Here are some resources and tips to help you manage a personalized course of action, help you understand more about your specific lung cancer, and find the support you need.
Although these 7 steps for your lung cancer diagnosis are part of The First 7 Days podcast series, these 7 steps are to guide you at YOUR pace along YOUR personalized treatment plan – not a feat to be accomplished in 7 days.
STEP 1: You have time to get the right diagnosis, the right treatment plan, and the right team.
Prepare to learn new vocabulary – it’s okay, you don’t need to cram today! Figure out how you want to track your journey. Do you go digital or want a file folder? Figure out your way to organize your research, your questions, jot down words that you don’t know, a concept you don’t quite understand to figure out along the way.
STEP 2: Get biomarker testing
These tests determine if your type of lung cancer has a targeted therapy available.
- Unless you are experiencing severe symptoms that need immediate attention, do not start treatment until you have received the results of comprehensive biomarker testing.
- Request copies of your pathology report, scan reports, labs, scan files, and other diagnostic records so you will have them if needed for future reference.
- What kind of lung cancer do I have: small cell? Non small cell?
- What stage is my cancer? And what does the stage mean?
- Is there a patient portal for routine questions? If so, how do you access it?
- Is there a nurse or physician assistant to whom you can speak directly?
- What is the protocol for communicating after business hours or on the weekend?
How to find a lung cancer specialist – a good place to start is finding an NCI-Designated Comprehensive Cancer Center.
Develop a list of questions before you go. Arrive prepared with questions. Remember: there is no such thing as a “dumb” question. Ask anything that you want and, if you do not understand the answer, ask the doctor to explain things more clearly.

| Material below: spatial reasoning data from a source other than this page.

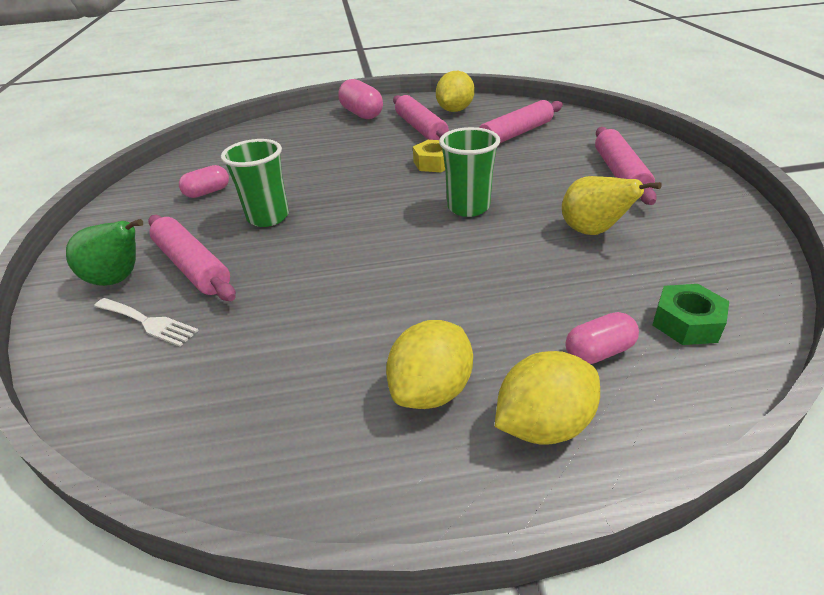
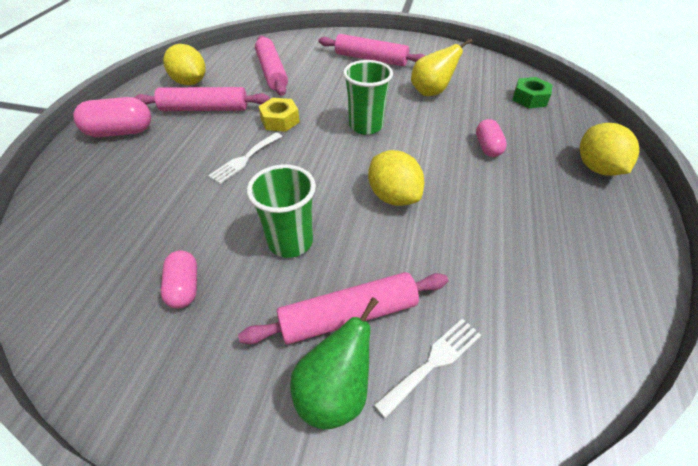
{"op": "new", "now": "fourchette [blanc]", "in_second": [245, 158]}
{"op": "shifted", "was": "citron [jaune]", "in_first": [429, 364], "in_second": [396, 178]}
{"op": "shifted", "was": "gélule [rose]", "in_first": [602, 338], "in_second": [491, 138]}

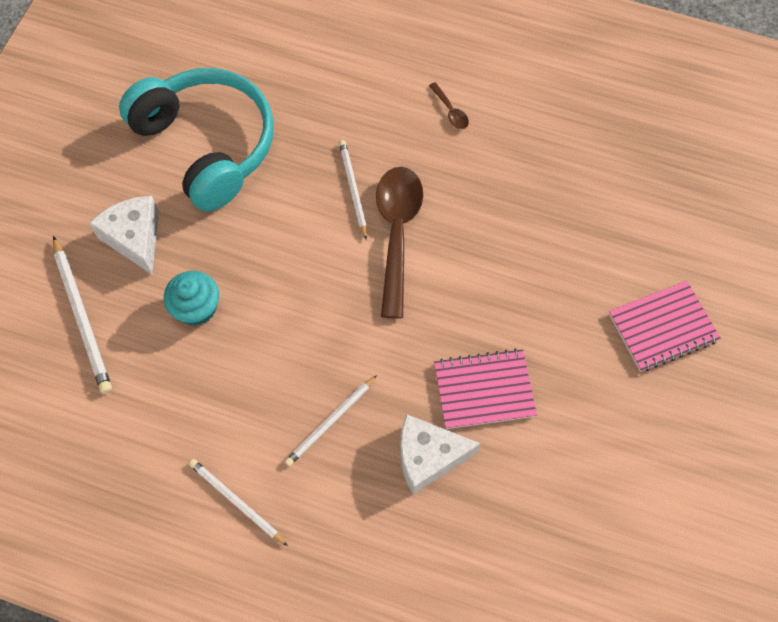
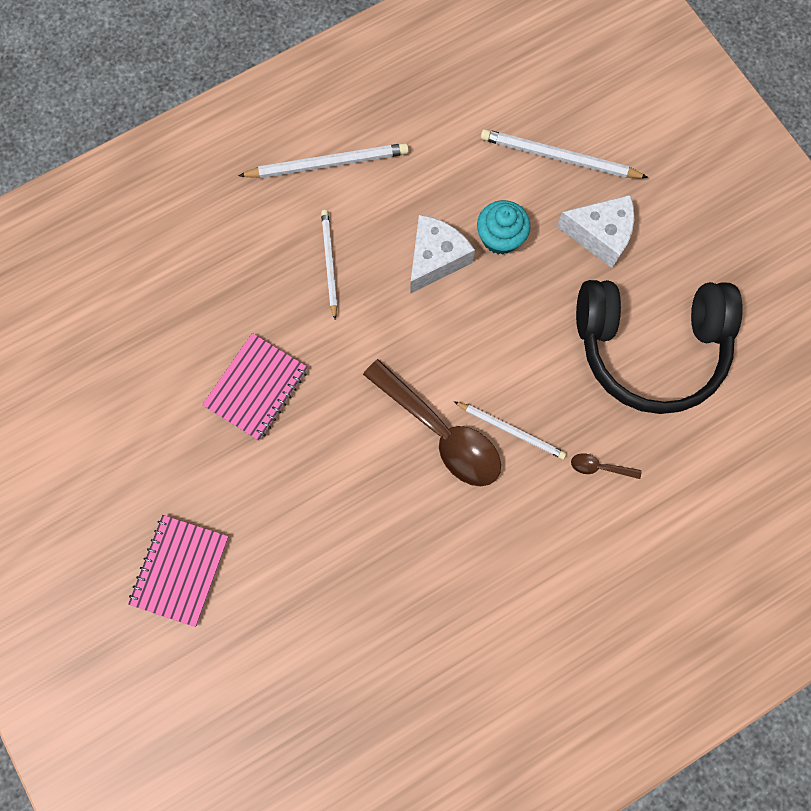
{"op": "scaled", "was": "crayon [blanc]", "in_first": [238, 502], "in_second": [323, 160], "ratio": 1.51}
{"op": "shifted", "was": "fromage [blanc]", "in_first": [440, 454], "in_second": [442, 254]}
{"op": "shifted", "was": "cuillère [marron]", "in_first": [449, 105], "in_second": [606, 466]}
{"op": "repainted", "was": "casque audio [turquoise]", "now": "casque audio [noir]", "in_first": [196, 140], "in_second": [659, 347]}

A few questions to consider:
Bring a notebook. A notebook dedicated to your lung cancer will prove to be invaluable. You will be given a lot of information and will have many questions. It is easy – and totally normal – to become overwhelmed. Lung cancer has a language all its own, and, unless you’ve been exposed to it, everything will be new to you. A notebook to refer back to will help not only you, but your family and support system. If you are unclear on anything your oncologist tells you, ask them to explain it more clearly and/or to write it down.
Bring a calendar. During the course of your diagnosis and treatment, you will have many appointments with doctors, surgeons, and for scans, blood tests, and other testing.
Call on YOUR CIRCLE OF SUPPORT. Bring a family member or trusted friend to these appointments. Who can help you take good notes and make sure your questions get answered?
Begin to build your communication chain. It is also important that you ask your oncologists’ office to share this information with your primary care physician.
STEP 4: Get a second opinion.
- Podcast: Getting A Second Opinion: How COVID-19 may be changing lung cancer treatment for the better
Get a second opinion. Look for a comprehensive cancer center that may be at an academic medical institution. COVID-19 changed how health care is delivered for people across the country. Today it is possible to get a second opinion from thousands of miles away.
Ask what records they need, and send them ahead of time.
STEP 6: Work with your health care team.
Working with your health care team, a customized treatment plan should be designed specifically for you. This might include participating in a clinical trial.
Who makes up your health team?
In addition to your thoracic oncologist, and your primary care physician, you may have other doctors you see for other health conditions. Also, it is a good idea to find someone you trust to go with you to your doctor appointments to listen and take notes for you. All of these people will make up your health team. These resources will help you keep everything you need organized and ready to take to your appointments.
What are clinical trials?
Clinical trials are a way for physicians to find answers to questions in medicine. They are often a way for a lung cancer patient to get access to a new and potentially very beneficial treatment before it is widely available. The important thing to remember is that the patient will always get at least the standard of care with any clinical trial, and they might get something beyond that standard of care that works really well for them.
How do you find a clinical trial?
The best thing is for you to discuss the possibility of clinical trials with the physician who is treating you for your cancer. But, you can also look to see if there is a clinical trial that you might qualify for using Antidote.me
STEP 7: Build a network of support.
Build a network of support with family members, friends, community members, and fellow advocates living with lung cancer.
You are not alone in your lung cancer journey
Research is really make a difference in the survival rate of lung cancer patients. Stay informed.